What you have to do:
Reproduce, without any change, everything in the material from the line containing "Rendered at 1754 by 1240 pixels." down to the line containing "title Comment valider", both lines included.

Materials provided:
§
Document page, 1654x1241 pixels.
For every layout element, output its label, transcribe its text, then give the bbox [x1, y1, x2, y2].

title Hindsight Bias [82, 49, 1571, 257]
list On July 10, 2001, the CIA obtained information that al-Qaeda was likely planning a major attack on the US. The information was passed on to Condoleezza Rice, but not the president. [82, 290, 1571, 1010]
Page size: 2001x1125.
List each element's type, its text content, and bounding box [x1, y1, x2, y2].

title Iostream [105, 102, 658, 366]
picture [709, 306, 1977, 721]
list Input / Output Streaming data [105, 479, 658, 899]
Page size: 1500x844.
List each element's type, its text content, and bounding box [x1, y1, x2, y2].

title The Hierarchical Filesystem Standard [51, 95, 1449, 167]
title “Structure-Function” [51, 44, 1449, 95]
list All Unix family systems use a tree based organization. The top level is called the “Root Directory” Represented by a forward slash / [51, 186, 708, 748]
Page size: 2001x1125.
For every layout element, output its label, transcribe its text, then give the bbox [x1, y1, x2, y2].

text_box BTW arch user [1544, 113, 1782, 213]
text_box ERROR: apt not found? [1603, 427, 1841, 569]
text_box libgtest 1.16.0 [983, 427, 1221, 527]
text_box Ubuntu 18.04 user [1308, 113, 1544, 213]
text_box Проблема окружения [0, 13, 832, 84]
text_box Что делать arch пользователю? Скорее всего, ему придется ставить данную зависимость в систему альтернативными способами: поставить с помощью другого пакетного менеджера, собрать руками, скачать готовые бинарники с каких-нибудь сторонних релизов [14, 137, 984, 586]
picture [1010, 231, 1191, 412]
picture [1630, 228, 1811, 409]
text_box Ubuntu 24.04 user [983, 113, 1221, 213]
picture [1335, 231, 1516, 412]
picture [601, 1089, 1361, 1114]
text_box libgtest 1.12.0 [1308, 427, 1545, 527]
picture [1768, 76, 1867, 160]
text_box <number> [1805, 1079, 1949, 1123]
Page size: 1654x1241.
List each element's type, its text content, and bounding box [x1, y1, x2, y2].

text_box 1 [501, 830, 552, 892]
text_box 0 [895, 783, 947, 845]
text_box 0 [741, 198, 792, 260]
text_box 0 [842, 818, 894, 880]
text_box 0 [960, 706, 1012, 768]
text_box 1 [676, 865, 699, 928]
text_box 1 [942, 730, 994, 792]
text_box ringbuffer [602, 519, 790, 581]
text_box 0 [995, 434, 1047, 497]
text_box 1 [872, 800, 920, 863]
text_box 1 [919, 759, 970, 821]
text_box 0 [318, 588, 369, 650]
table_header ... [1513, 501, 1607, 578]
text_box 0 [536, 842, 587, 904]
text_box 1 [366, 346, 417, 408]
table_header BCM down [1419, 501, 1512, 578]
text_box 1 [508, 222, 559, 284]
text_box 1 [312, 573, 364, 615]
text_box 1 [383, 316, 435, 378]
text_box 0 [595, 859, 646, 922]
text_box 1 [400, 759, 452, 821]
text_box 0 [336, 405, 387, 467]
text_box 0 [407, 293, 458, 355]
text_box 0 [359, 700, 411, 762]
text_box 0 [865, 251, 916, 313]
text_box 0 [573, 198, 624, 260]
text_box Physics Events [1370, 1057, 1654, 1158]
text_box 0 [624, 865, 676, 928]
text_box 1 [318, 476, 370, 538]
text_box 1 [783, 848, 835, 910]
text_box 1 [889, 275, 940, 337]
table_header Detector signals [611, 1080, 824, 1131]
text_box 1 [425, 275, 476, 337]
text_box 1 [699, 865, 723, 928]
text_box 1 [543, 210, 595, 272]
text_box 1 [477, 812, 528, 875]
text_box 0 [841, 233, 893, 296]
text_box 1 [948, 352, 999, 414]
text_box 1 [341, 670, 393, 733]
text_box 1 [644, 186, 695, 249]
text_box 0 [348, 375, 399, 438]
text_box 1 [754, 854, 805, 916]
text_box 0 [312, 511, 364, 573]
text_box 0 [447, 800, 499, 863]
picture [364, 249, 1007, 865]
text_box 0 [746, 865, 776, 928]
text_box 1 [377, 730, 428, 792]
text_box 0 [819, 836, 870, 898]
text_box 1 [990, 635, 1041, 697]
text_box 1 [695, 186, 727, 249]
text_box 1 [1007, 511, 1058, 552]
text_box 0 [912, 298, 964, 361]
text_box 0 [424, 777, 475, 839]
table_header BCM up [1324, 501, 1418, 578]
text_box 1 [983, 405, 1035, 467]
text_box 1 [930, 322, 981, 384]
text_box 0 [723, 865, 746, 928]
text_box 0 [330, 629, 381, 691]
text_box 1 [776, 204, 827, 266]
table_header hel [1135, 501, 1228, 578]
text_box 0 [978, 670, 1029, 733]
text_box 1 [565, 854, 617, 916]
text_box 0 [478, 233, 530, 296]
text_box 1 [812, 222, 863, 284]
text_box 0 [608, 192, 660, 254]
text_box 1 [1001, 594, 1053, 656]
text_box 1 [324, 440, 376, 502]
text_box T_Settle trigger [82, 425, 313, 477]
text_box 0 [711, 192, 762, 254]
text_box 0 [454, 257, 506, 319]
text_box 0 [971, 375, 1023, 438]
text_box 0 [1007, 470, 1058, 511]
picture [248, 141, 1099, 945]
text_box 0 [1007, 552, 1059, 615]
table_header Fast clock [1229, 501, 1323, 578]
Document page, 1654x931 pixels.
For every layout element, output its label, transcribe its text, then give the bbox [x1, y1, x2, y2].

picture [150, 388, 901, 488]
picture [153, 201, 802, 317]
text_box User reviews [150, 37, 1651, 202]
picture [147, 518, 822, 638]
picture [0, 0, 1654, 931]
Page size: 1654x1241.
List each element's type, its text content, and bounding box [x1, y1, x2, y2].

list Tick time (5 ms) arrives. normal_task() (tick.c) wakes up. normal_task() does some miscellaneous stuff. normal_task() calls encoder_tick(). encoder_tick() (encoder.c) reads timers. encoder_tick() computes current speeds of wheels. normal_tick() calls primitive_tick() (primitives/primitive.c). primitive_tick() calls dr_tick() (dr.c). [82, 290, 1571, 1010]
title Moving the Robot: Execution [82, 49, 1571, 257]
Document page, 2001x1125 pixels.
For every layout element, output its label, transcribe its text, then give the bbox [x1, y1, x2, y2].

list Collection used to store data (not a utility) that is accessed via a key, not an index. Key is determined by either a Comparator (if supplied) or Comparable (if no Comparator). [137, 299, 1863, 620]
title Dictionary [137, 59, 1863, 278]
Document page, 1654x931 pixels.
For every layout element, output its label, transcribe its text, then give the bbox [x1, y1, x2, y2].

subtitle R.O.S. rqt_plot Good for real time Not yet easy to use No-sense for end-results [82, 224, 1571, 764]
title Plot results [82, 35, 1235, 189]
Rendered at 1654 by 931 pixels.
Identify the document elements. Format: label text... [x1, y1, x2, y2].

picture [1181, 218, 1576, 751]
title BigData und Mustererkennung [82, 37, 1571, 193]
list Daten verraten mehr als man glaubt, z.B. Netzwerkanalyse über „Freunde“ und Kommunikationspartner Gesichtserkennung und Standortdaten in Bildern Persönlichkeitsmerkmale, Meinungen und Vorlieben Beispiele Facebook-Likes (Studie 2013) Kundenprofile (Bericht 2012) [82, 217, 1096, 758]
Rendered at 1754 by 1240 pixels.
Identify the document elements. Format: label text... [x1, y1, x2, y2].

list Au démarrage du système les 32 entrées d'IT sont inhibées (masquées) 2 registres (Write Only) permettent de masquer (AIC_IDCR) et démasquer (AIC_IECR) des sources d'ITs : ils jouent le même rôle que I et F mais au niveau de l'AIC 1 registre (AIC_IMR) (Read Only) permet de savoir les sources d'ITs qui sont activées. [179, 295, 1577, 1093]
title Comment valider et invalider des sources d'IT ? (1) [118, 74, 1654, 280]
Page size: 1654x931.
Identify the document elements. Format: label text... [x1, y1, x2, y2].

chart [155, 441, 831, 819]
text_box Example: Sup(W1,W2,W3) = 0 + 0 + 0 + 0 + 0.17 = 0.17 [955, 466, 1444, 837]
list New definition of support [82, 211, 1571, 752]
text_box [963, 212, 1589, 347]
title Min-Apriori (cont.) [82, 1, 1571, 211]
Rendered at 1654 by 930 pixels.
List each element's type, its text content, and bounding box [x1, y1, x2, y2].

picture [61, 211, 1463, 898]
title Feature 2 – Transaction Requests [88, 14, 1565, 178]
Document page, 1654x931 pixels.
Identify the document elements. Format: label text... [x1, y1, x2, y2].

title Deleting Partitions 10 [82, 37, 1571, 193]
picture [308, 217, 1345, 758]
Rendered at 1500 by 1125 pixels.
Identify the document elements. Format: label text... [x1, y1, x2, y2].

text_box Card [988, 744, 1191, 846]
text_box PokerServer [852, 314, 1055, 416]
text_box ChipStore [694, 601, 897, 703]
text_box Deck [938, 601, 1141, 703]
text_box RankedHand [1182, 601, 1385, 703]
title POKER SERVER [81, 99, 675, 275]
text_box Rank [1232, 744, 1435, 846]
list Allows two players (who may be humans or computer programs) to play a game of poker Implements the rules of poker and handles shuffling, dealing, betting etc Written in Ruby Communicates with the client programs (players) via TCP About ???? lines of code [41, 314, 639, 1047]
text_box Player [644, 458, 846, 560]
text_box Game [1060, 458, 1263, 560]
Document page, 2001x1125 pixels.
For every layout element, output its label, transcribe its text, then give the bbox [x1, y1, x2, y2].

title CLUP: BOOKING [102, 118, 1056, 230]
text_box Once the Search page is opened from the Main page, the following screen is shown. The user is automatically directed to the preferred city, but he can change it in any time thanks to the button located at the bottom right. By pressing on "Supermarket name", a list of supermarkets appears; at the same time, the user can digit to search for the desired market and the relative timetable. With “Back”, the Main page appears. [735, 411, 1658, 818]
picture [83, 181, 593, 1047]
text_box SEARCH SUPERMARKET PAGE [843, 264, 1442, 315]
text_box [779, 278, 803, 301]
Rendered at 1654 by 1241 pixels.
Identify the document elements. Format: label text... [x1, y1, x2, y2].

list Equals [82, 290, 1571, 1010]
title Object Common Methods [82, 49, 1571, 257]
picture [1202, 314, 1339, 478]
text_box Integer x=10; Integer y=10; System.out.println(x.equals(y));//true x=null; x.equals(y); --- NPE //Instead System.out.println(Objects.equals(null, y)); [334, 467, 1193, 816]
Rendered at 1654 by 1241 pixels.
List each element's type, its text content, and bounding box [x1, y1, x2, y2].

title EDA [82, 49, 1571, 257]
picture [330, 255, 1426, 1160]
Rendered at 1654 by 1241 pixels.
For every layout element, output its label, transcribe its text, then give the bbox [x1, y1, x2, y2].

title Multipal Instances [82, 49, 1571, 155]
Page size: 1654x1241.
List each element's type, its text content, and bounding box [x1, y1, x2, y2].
§
Final result:
Rendered at 1754 by 1240 pixels.
Identify the document elements. Format: label text... [x1, y1, x2, y2].

list Au démarrage du système les 32 entrées d'IT sont inhibées (masquées) 2 registres (Write Only) permettent de masquer (AIC_IDCR) et démasquer (AIC_IECR) des sources d'ITs : ils jouent le même rôle que I et F mais au niveau de l'AIC 1 registre (AIC_IMR) (Read Only) permet de savoir les sources d'ITs qui sont activées. [179, 295, 1577, 1093]
title Comment valider et invalider des sources d'IT ? (1) [118, 74, 1654, 280]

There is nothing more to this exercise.